The linear regression model with “underspecification”

Summary

  • Setup: random sample \(\left( y_i,x_i \right)\) for \(i=1, \ldots ,n\) where \(x_i\) is a scalar
  • True relation ( \(β_3≠0\) ):

\[E\left( y_i \mid x_i \right)=β_2x_i+β_3x_i^2\]

  • Marginal effect:

\[ \frac{dE\left( y_i \mid x_i \right)}{dx_i}=β_2+2β_3x_i\]

  • We believe incorrectly that \(β_3=0\) and that

\[E\left( y_i \mid x_i \right)=β_2x_i\]

  • We believe that in the model

\[y_i=β_2x_i+ε_i\]

  • the exogenous assumption is satisfied,

\[E\left( ε_i \mid x_i \right)=0\]

  • but this is wrong. In fact:

\[E\left( ε_i \mid x_i \right)=E\left( y_i-β_2x_i \mid x_i \right)=β_3x_i^2\]

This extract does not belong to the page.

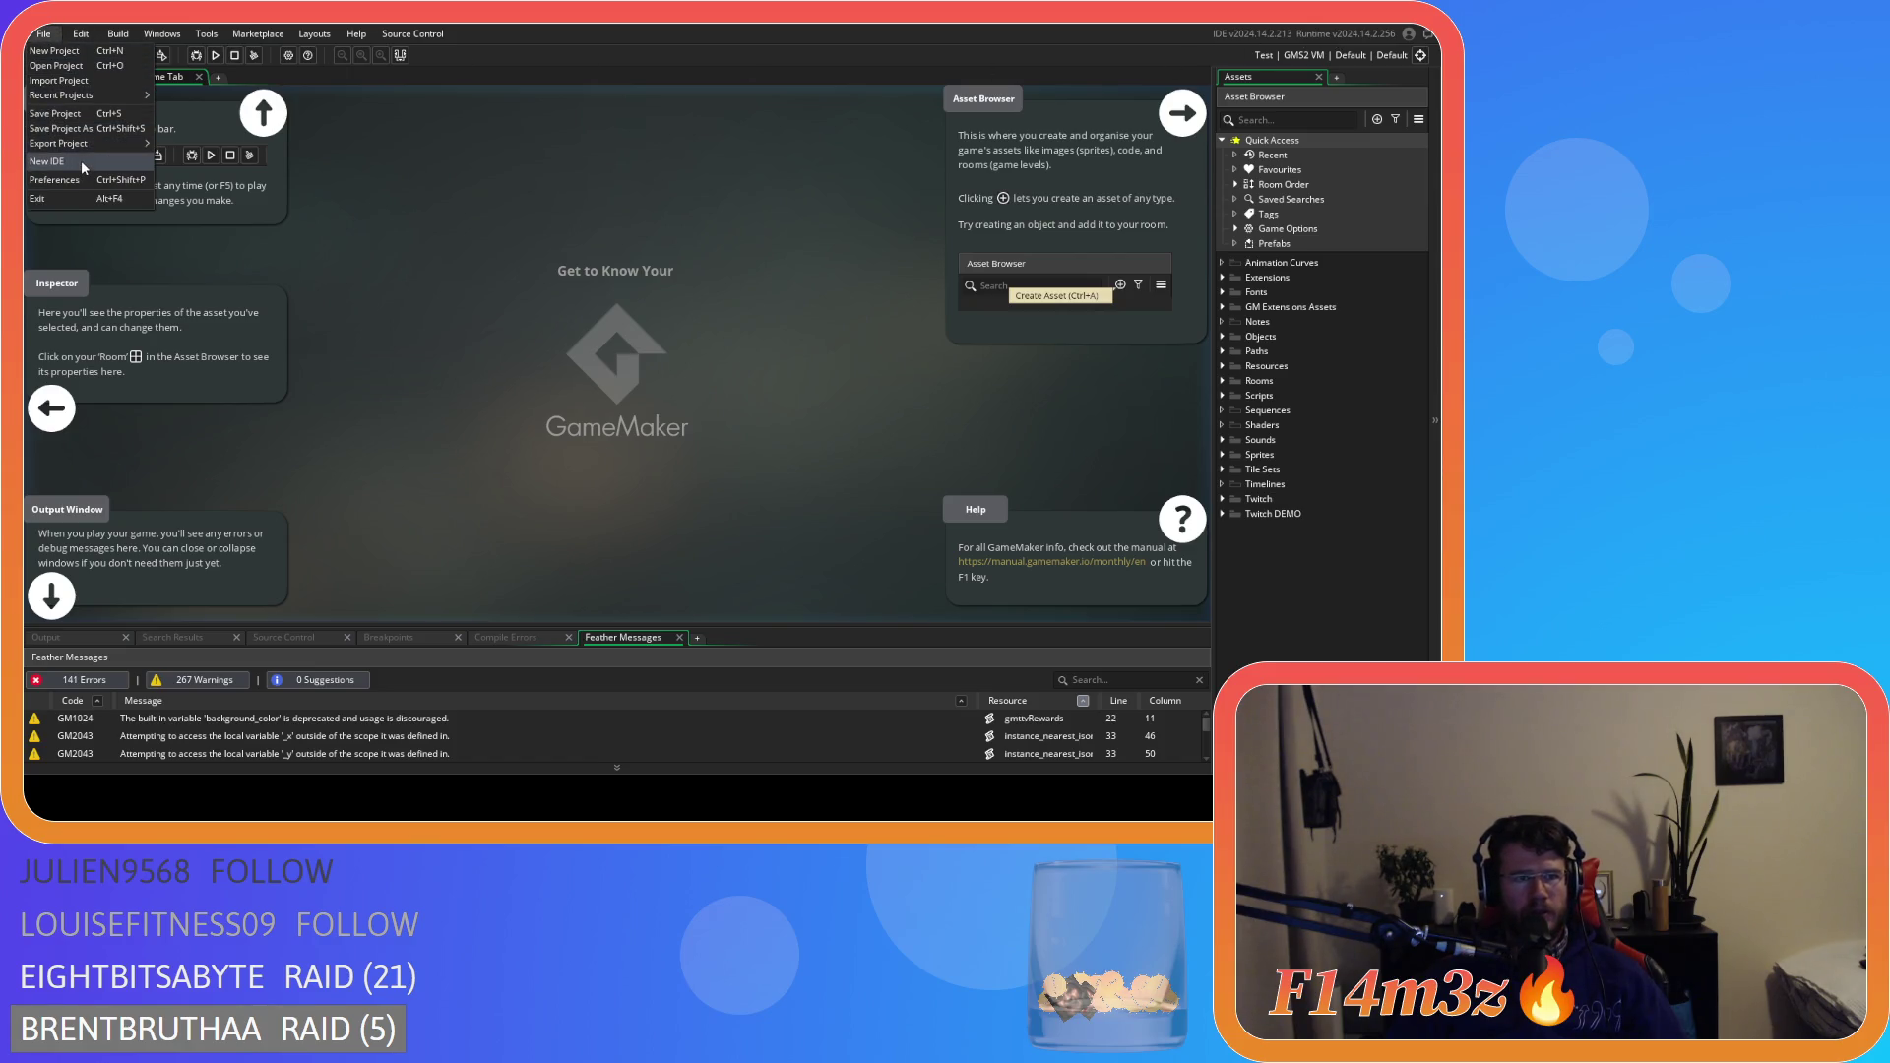
{"action": "mouse_move", "coordinate": [75, 46]}
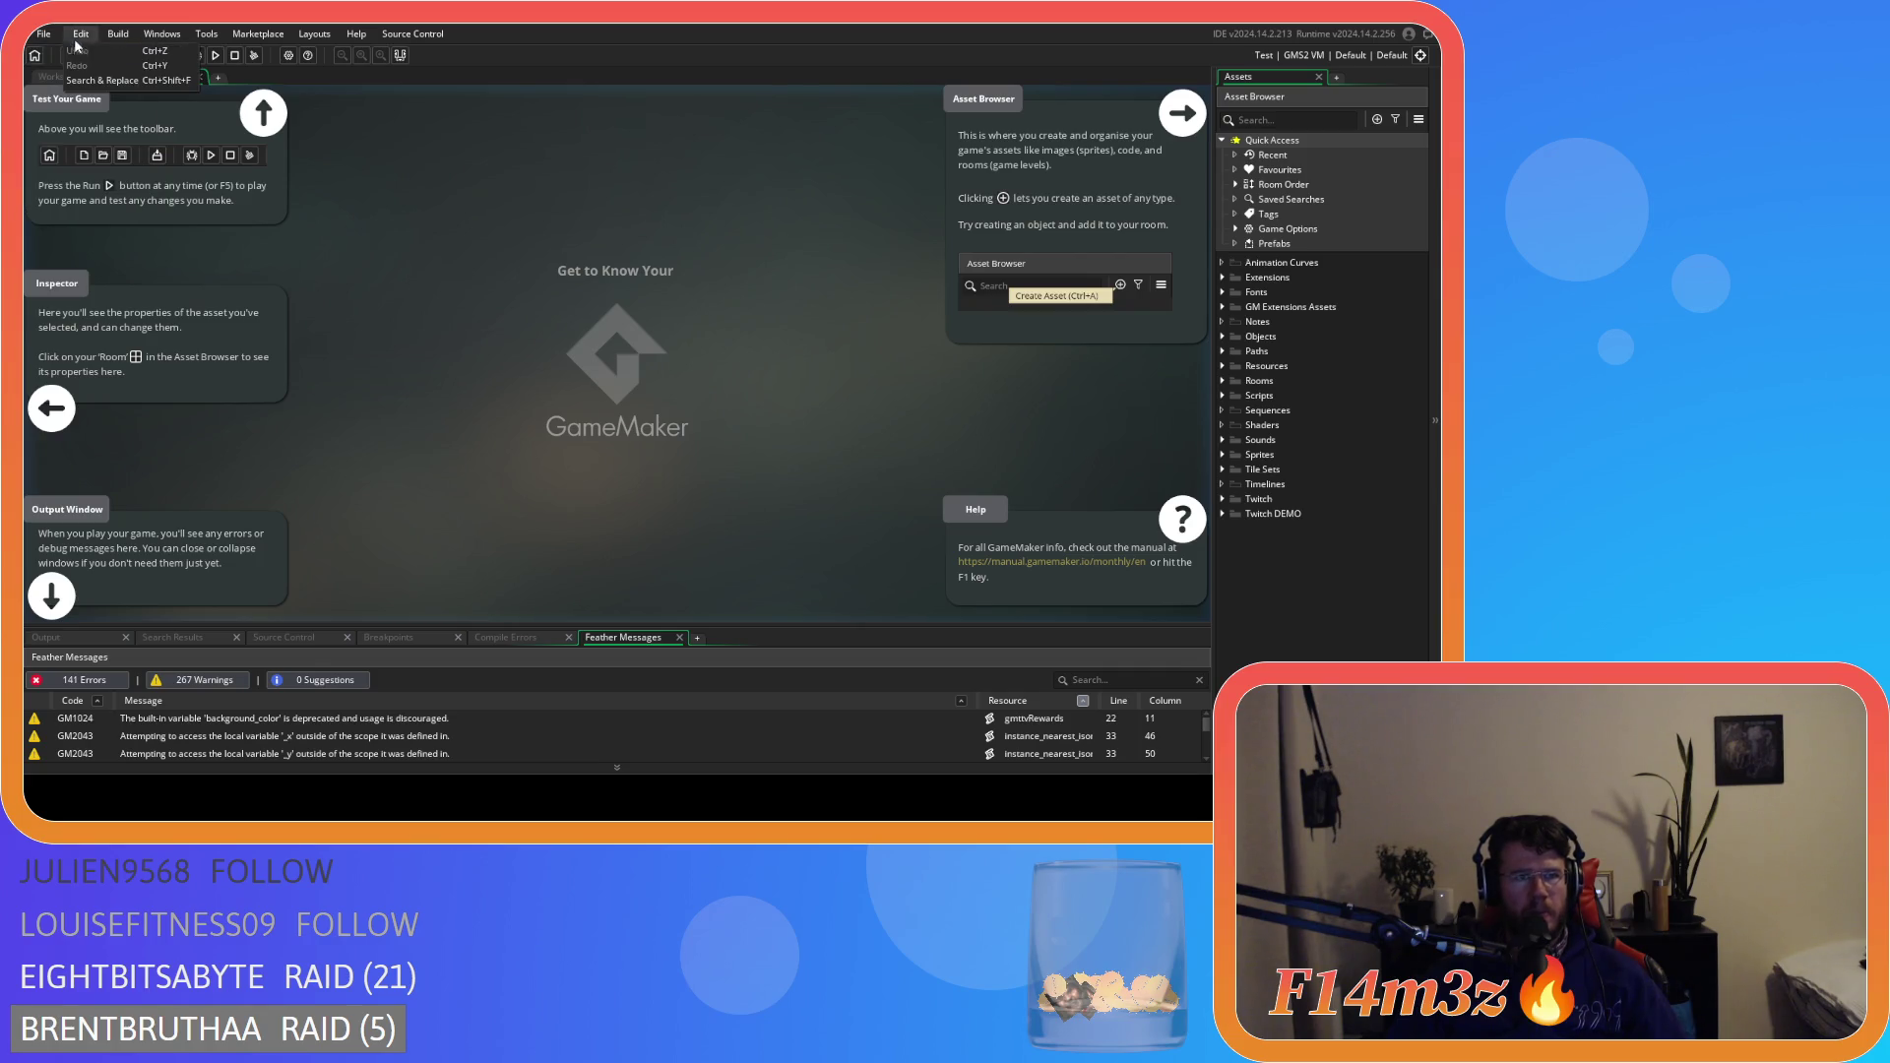
{"action": "mouse_move", "coordinate": [357, 35]}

  • The \(x\) -variable is correlated with the error term and it is endogenous .
  • For the OLS estimator of \(β_2\) :

\[b_2= \frac{∑x_iy_i}{\sum{ x_i^2 }}\]

  • we have

\[E\left( b_2 \mid x \right)=β_2+β_3 \frac{\sum{ x_i^3 }}{\sum{ x_i^2 }}\]

  • \(b_2\) is not an unbiased or consistent estimator of \(β_2\) or the marginal effect – it does not estimate anything of interest .
  • We say that our model \(y_i=β_2x_i+ε_i\) is misspecified , it is missing the \(x_i^2\) variable.